Devastating Floods and Soaring Shipping Costs Can’t Stop South Africa’s Citrus Export Surge

South Africa has officially overtaken Spain to become the world’s top citrus exporter, shipping 2.9 million tons to global markets in 2025. The milestone underscores the country’s growing dominance in international agricultural trade, driven by long-term investment in orchards, improved production techniques, and expanding export markets.

The Citrus Growers Association (CGA) highlighted the achievement while noting the finely balanced nature of global citrus supply. Northern hemisphere producers are expected to return to higher volumes once seasonal weather conditions improve.

In the Sundays River Valley, one of the country’s strongest performing regions, growers exported 17.1 million cartons — 30% above initial estimates — despite devastating floods, damaged infrastructure, and rising operational costs.

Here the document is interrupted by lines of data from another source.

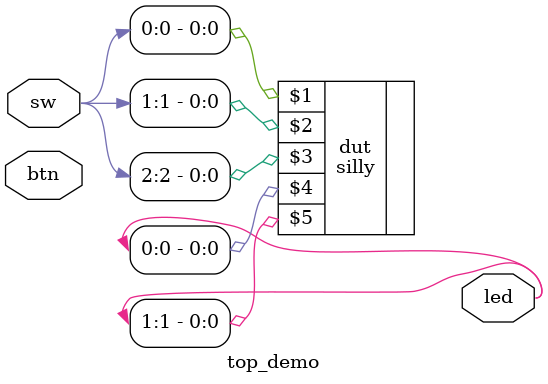
<source format=sv>
`timescale 1ns / 1ps


module top_demo
(
  input  logic [3:0] sw,
  input  logic [3:0] btn,
  output logic [7:0] led
);

  silly dut(sw[0], sw[1], sw[2], led[0], led[1]);

endmodule

</source>
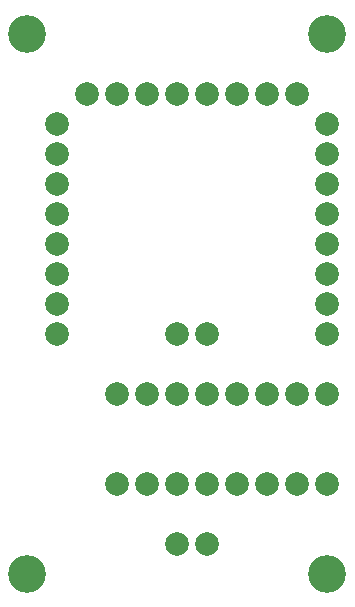
<source format=gbr>
%TF.GenerationSoftware,KiCad,Pcbnew,7.0.8*%
%TF.CreationDate,2023-10-30T13:37:48+01:00*%
%TF.ProjectId,chessbot,63686573-7362-46f7-942e-6b696361645f,rev?*%
%TF.SameCoordinates,Original*%
%TF.FileFunction,Soldermask,Bot*%
%TF.FilePolarity,Negative*%
%FSLAX46Y46*%
G04 Gerber Fmt 4.6, Leading zero omitted, Abs format (unit mm)*
G04 Created by KiCad (PCBNEW 7.0.8) date 2023-10-30 13:37:48*
%MOMM*%
%LPD*%
G01*
G04 APERTURE LIST*
%ADD10C,2.000000*%
%ADD11C,3.200000*%
G04 APERTURE END LIST*
D10*
%TO.C,M2*%
X27940000Y-40640000D03*
X30480000Y-40640000D03*
%TD*%
D11*
%TO.C,H1*%
X15240000Y-60960000D03*
%TD*%
D10*
%TO.C,M1*%
X30480000Y-58420000D03*
X27940000Y-58420000D03*
%TD*%
%TO.C,VCC_Flash1*%
X20320000Y-20320000D03*
X22860000Y-20320000D03*
X25400000Y-20320000D03*
X27940000Y-20320000D03*
X30480000Y-20320000D03*
X33020000Y-20320000D03*
X35560000Y-20320000D03*
X38100000Y-20320000D03*
%TD*%
D11*
%TO.C,H4*%
X15240000Y-15240000D03*
%TD*%
%TO.C,H2*%
X40640000Y-60960000D03*
%TD*%
%TO.C,H3*%
X40640000Y-15240000D03*
%TD*%
D10*
%TO.C,L293D1*%
X40640000Y-53340000D03*
X38100000Y-53340000D03*
X35560000Y-53340000D03*
X33020000Y-53340000D03*
X30480000Y-53340000D03*
X27940000Y-53340000D03*
X25400000Y-53340000D03*
X22860000Y-53340000D03*
X22860000Y-45720000D03*
X25400000Y-45720000D03*
X27940000Y-45720000D03*
X30480000Y-45720000D03*
X33020000Y-45720000D03*
X35560000Y-45720000D03*
X38100000Y-45720000D03*
X40640000Y-45720000D03*
%TD*%
%TO.C,Conn_ESP2*%
X17780000Y-40640000D03*
X17780000Y-38100000D03*
X17780000Y-35560000D03*
X17780000Y-33020000D03*
X17780000Y-30480000D03*
X17780000Y-27940000D03*
X17780000Y-25400000D03*
X17780000Y-22860000D03*
%TD*%
%TO.C,Conn_ESP1*%
X40640000Y-22890000D03*
X40640000Y-25430000D03*
X40640000Y-27970000D03*
X40640000Y-30510000D03*
X40640000Y-33050000D03*
X40640000Y-35590000D03*
X40640000Y-38130000D03*
X40640000Y-40670000D03*
%TD*%
M02*

</source>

Industry sources described the sector as remaining resilient in the face of these challenges.

A key concern raised by growers is the impact of the war in the Middle East. Shipping rates to the region have nearly doubled compared to last year, while typical transit times have extended from 10-14 days to 50-60 days. This has placed significant stress on fruit quality upon arrival. Increased diesel prices have added further pressure.

The local citrus industry currently supports more than 140,000 jobs across its value chain. The CGA has set an ambitious target of growing exports to 260 million cartons annually by 2032.

Industry leaders cautioned that rising shipping costs, tariffs, and market access issues continue to challenge local growers even as export volumes reach record highs.